TASK
Reproduce the entries from the beginning through the line containing "MAX19710～MAX19713のEVキットは、アナログフロントエ", updating "continent" to "landmass" and leaving everything else unchanged.

START TASK DATA

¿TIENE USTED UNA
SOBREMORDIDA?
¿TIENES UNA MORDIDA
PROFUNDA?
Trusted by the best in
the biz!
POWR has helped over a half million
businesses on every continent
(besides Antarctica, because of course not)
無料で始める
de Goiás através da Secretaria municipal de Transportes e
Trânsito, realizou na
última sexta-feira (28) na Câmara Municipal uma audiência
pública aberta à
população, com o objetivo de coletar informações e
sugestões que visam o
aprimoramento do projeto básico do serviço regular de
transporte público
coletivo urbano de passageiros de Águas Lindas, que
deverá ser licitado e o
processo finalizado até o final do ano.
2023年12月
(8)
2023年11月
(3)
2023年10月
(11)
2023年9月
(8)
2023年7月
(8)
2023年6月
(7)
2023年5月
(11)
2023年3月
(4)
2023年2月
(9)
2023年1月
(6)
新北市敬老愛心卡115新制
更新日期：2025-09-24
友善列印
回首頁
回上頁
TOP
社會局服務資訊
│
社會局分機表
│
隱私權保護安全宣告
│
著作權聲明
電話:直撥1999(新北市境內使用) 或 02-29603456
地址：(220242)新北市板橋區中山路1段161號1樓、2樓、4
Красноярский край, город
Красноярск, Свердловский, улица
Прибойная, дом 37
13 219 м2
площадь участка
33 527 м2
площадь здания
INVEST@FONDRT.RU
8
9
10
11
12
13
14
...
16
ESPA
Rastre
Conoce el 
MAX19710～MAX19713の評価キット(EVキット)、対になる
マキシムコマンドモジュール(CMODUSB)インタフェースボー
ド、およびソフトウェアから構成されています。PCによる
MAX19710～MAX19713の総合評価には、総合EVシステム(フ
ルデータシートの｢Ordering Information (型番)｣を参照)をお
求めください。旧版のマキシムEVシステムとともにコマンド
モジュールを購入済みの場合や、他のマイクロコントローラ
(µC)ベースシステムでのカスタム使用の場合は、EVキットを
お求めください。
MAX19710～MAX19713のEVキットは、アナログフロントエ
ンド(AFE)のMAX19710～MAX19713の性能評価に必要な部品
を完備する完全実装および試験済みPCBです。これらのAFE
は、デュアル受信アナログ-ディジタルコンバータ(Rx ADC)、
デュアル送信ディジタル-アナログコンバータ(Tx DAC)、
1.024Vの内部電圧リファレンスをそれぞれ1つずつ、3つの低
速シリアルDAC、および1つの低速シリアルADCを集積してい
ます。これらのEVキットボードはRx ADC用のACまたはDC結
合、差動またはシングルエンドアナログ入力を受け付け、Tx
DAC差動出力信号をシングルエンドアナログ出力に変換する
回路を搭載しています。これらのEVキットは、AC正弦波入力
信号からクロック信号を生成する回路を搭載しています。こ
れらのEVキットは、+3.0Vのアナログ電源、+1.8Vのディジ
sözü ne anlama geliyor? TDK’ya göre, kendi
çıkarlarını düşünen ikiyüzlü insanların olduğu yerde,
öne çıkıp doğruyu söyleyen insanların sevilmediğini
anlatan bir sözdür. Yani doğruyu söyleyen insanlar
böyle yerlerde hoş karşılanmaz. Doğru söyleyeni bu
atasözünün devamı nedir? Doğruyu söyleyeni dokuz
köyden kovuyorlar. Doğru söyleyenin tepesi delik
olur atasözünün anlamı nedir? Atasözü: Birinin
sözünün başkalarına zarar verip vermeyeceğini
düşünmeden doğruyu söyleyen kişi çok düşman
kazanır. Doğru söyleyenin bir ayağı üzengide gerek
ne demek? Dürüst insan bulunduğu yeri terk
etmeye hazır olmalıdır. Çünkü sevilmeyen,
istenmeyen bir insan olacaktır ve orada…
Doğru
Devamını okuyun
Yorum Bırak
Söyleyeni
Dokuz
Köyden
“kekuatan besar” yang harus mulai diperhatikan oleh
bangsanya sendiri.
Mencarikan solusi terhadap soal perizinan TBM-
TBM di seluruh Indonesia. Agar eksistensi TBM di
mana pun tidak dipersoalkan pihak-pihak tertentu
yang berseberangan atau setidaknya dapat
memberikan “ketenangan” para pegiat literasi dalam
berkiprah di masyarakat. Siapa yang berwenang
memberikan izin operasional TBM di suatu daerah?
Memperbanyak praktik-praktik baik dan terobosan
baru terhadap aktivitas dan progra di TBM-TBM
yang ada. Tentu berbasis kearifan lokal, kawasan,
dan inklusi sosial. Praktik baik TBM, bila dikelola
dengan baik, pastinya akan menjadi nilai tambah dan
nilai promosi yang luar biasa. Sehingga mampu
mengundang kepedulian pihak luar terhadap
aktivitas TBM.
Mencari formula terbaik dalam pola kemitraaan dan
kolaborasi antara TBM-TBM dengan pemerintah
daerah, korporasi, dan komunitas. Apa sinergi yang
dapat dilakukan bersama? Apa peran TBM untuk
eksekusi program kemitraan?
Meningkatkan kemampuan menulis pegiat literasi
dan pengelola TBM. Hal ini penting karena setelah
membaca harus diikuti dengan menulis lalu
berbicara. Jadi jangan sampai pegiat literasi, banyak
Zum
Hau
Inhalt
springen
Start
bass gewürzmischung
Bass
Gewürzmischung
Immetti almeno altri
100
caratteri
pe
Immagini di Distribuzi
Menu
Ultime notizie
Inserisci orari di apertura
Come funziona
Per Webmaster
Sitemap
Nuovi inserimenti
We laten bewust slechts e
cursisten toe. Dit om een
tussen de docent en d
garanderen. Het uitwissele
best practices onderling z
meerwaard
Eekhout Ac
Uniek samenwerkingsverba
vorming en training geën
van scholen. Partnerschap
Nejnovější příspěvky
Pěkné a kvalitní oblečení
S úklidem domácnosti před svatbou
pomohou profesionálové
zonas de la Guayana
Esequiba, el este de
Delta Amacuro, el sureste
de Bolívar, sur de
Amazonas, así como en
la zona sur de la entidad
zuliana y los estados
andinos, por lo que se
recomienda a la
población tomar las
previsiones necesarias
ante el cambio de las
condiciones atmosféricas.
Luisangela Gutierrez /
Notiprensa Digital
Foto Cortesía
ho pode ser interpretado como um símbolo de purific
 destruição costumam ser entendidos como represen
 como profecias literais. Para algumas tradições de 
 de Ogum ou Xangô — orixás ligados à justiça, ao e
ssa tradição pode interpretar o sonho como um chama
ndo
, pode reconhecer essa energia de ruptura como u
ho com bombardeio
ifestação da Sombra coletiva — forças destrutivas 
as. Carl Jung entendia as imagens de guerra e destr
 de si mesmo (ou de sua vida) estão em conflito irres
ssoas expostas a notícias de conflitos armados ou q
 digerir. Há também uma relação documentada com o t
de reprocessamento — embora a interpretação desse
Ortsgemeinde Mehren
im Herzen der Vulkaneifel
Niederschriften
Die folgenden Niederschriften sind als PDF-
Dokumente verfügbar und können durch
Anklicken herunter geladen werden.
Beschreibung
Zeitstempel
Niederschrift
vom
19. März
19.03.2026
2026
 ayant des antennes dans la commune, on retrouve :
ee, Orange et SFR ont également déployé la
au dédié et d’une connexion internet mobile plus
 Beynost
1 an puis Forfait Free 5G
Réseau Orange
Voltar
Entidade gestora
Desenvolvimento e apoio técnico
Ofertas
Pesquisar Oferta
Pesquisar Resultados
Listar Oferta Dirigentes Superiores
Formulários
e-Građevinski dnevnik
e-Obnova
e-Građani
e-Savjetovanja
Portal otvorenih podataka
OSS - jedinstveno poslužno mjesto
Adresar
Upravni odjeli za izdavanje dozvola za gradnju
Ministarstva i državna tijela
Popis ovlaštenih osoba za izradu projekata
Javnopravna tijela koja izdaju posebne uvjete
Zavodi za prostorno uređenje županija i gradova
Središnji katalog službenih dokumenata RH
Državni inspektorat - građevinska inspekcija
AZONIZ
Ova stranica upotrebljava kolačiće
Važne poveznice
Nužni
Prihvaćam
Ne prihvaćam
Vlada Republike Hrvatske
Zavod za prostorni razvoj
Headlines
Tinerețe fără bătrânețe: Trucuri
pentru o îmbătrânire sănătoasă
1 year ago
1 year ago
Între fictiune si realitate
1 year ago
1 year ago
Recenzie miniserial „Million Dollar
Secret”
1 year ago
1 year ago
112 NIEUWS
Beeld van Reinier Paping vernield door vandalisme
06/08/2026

END TASK DATA

THE COMPLETED TASK
¿TIENE USTED UNA
SOBREMORDIDA?
¿TIENES UNA MORDIDA
PROFUNDA?
Trusted by the best in
the biz!
POWR has helped over a half million
businesses on every landmass
(besides Antarctica, because of course not)
無料で始める
de Goiás através da Secretaria municipal de Transportes e
Trânsito, realizou na
última sexta-feira (28) na Câmara Municipal uma audiência
pública aberta à
população, com o objetivo de coletar informações e
sugestões que visam o
aprimoramento do projeto básico do serviço regular de
transporte público
coletivo urbano de passageiros de Águas Lindas, que
deverá ser licitado e o
processo finalizado até o final do ano.
2023年12月
(8)
2023年11月
(3)
2023年10月
(11)
2023年9月
(8)
2023年7月
(8)
2023年6月
(7)
2023年5月
(11)
2023年3月
(4)
2023年2月
(9)
2023年1月
(6)
新北市敬老愛心卡115新制
更新日期：2025-09-24
友善列印
回首頁
回上頁
TOP
社會局服務資訊
│
社會局分機表
│
隱私權保護安全宣告
│
著作權聲明
電話:直撥1999(新北市境內使用) 或 02-29603456
地址：(220242)新北市板橋區中山路1段161號1樓、2樓、4
Красноярский край, город
Красноярск, Свердловский, улица
Прибойная, дом 37
13 219 м2
площадь участка
33 527 м2
площадь здания
INVEST@FONDRT.RU
8
9
10
11
12
13
14
...
16
ESPA
Rastre
Conoce el 
MAX19710～MAX19713の評価キット(EVキット)、対になる
マキシムコマンドモジュール(CMODUSB)インタフェースボー
ド、およびソフトウェアから構成されています。PCによる
MAX19710～MAX19713の総合評価には、総合EVシステム(フ
ルデータシートの｢Ordering Information (型番)｣を参照)をお
求めください。旧版のマキシムEVシステムとともにコマンド
モジュールを購入済みの場合や、他のマイクロコントローラ
(µC)ベースシステムでのカスタム使用の場合は、EVキットを
お求めください。
MAX19710～MAX19713のEVキットは、アナログフロントエ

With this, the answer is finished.